Work task:
From the data below, restate every line word for word.

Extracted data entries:
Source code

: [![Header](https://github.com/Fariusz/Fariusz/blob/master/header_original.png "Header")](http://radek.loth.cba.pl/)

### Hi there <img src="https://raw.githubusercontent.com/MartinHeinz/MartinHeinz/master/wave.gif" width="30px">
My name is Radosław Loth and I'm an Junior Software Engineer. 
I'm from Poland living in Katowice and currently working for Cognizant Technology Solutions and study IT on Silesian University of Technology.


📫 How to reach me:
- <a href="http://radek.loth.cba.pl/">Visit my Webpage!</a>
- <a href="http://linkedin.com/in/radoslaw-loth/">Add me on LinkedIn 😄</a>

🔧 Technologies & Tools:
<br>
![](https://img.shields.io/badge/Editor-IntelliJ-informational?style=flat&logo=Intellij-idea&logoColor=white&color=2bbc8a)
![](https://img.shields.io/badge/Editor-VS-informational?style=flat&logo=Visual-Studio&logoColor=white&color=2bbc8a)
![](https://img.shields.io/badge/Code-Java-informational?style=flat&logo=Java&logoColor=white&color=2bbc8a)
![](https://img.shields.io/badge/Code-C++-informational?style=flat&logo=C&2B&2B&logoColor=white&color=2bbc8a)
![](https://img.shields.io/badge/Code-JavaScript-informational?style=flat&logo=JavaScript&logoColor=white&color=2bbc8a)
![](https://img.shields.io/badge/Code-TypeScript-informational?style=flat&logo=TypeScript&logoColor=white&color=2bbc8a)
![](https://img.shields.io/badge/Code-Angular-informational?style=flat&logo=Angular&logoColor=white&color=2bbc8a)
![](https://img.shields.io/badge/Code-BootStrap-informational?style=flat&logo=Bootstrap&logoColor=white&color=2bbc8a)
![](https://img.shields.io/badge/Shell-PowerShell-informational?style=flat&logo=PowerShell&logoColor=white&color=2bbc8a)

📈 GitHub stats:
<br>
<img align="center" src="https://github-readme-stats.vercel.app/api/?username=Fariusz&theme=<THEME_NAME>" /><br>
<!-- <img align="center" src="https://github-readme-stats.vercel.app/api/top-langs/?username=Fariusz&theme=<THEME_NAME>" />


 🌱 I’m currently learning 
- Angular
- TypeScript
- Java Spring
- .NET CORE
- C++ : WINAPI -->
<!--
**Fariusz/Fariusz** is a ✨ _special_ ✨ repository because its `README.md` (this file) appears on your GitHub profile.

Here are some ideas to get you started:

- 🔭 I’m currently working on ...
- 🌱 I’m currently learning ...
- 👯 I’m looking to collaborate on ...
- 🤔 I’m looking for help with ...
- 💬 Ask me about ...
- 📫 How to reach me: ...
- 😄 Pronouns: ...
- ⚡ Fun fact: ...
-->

Answer to the problem:
Source code

: [![Header](https://github.com/Fariusz/Fariusz/blob/master/header_original.png "Header")](http://radek.loth.cba.pl/)

### Hi there <img src="https://raw.githubusercontent.com/MartinHeinz/MartinHeinz/master/wave.gif" width="30px">
My name is Radosław Loth and I'm an Junior Software Engineer. 
I'm from Poland living in Katowice and currently working for Cognizant Technology Solutions and study IT on Silesian University of Technology.


📫 How to reach me:
- <a href="http://radek.loth.cba.pl/">Visit my Webpage!</a>
- <a href="http://linkedin.com/in/radoslaw-loth/">Add me on LinkedIn 😄</a>

🔧 Technologies & Tools:
<br>
![](https://img.shields.io/badge/Editor-IntelliJ-informational?style=flat&logo=Intellij-idea&logoColor=white&color=2bbc8a)
![](https://img.shields.io/badge/Editor-VS-informational?style=flat&logo=Visual-Studio&logoColor=white&color=2bbc8a)
![](https://img.shields.io/badge/Code-Java-informational?style=flat&logo=Java&logoColor=white&color=2bbc8a)
![](https://img.shields.io/badge/Code-C++-informational?style=flat&logo=C&2B&2B&logoColor=white&color=2bbc8a)
![](https://img.shields.io/badge/Code-JavaScript-informational?style=flat&logo=JavaScript&logoColor=white&color=2bbc8a)
![](https://img.shields.io/badge/Code-TypeScript-informational?style=flat&logo=TypeScript&logoColor=white&color=2bbc8a)
![](https://img.shields.io/badge/Code-Angular-informational?style=flat&logo=Angular&logoColor=white&color=2bbc8a)
![](https://img.shields.io/badge/Code-BootStrap-informational?style=flat&logo=Bootstrap&logoColor=white&color=2bbc8a)
![](https://img.shields.io/badge/Shell-PowerShell-informational?style=flat&logo=PowerShell&logoColor=white&color=2bbc8a)

📈 GitHub stats:
<br>
<img align="center" src="https://github-readme-stats.vercel.app/api/?username=Fariusz&theme=<THEME_NAME>" /><br>
<!-- <img align="center" src="https://github-readme-stats.vercel.app/api/top-langs/?username=Fariusz&theme=<THEME_NAME>" />


 🌱 I’m currently learning 
- Angular
- TypeScript
- Java Spring
- .NET CORE
- C++ : WINAPI -->
<!--
**Fariusz/Fariusz** is a ✨ _special_ ✨ repository because its `README.md` (this file) appears on your GitHub profile.

Here are some ideas to get you started:

- 🔭 I’m currently working on ...
- 🌱 I’m currently learning ...
- 👯 I’m looking to collaborate on ...
- 🤔 I’m looking for help with ...
- 💬 Ask me about ...
- 📫 How to reach me: ...
- 😄 Pronouns: ...
- ⚡ Fun fact: ...
-->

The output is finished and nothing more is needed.